--- Material for the task Enclosed Below ---
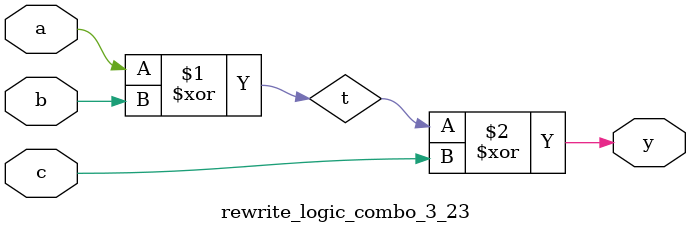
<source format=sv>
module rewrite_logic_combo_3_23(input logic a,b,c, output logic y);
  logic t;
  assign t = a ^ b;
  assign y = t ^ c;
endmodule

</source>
--- End of Enclosed Material for the task ---
◆ **Problem to solve**:
Return the material above in exact form. Pictures stay out.

◆ **Answer for this exercise**:
<source format=sv>
module rewrite_logic_combo_3_23(input logic a,b,c, output logic y);
  logic t;
  assign t = a ^ b;
  assign y = t ^ c;
endmodule

</source>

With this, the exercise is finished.